# Advanced pipe cleaning methods?



## ForestDave (10 Mar 2021)

I've been contemplating easier pipe cleaning methods as I've plumbed in a lot of solvent weld pvc pipe. One option is a soggy pompom pushed through by an air compressor. Another thought was to pull out my filter media temporarily and run the filter, (FX6), with some warm water and bicarbonate of soda whilst diverting the inlet and outlet pipes into a bucket.
Has anyone else tried any adventurous pipe cleaning methods?


----------



## Dogtemple (10 Mar 2021)

A long pipe cleaner attached to a drill?   I haven’t tried it, but I would


----------



## dcurzon (10 Mar 2021)

Flexible drain cleaning rod with the pom pom?


----------



## Zeus. (10 Mar 2021)

Double Ended Water Filter Pump Pipe Cleaning Brush Aquarium Fish Tank





Elbow grease and time, may take longest but the most thorough IMO


----------



## ForestDave (10 Mar 2021)

Fair enough.
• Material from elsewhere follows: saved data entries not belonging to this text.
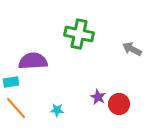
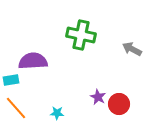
green cross: moved 2 px right, 1 px down
cyan rectangle: moved 2 px up
cyan star: moved 3 px down
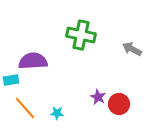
orange line: moved 9 px right
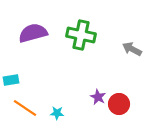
purple semicircle: moved 28 px up; rotated 12 degrees counterclockwise
orange line: rotated 15 degrees counterclockwise
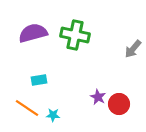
green cross: moved 6 px left
gray arrow: moved 1 px right; rotated 78 degrees counterclockwise
cyan rectangle: moved 28 px right
orange line: moved 2 px right
cyan star: moved 4 px left, 2 px down
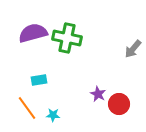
green cross: moved 8 px left, 3 px down
purple star: moved 3 px up
orange line: rotated 20 degrees clockwise
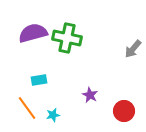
purple star: moved 8 px left, 1 px down
red circle: moved 5 px right, 7 px down
cyan star: rotated 16 degrees counterclockwise
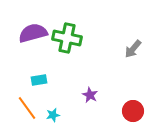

What's the standard recommended practice for cleaning the pipes, once per month?
Cheers


----------



## Ed Wiser (10 Mar 2021)

I worked in a tile factory and we used a pipe pig under pressure to clean the tile glaze fro the pipes that ran to the tile glazing booths. 






						Girard Industries - Our Products
					

Pipeline pigging and cleaning products by Girard include Polly-Pig polyurethane foam pigs, steel mandrel pigs with replaceable cups, discs and brushes; Turbo Series pipeline pigs; inflatable spheres; Hi-T Pigalerts pig and scraper passage detectors; Argus pig valves for launching and receiving...




					girardindustries.com
				




Having tried all the brands of spring brushes. The only ones that actually work well are the ADA brushes. They are cut to the exact size of Lilly pipes and the spring coil is really flexible. All the others just cause you to push hard and they get stuck easy.


----------



## ForestDave (12 Mar 2021)

They look great @Ed Wiser . Love the fact you have pig trackers! They'd need to cope with different diameter pipe with my system but that's definitely the kind of thing I was thinking about, just soft fluffy pigs! 😄


----------



## Hanuman (12 Mar 2021)

I came across a post recently on facebook of a guy cleaning his lily pipes without disconnecting them with filter floss + neodymium magnets. I guess that could be extended to some other sections of the tubing network.

Wrap the magnet with filter floss and throw that in the pipe through the outflow. Now take another magnet and start cleaning. Obviously you would then need to flush out all the dirty water in a bucket but this has the advantage of not needing to disconnect everything. I haven't tried this myself as my pipes are still rather clean but I am planning to.


----------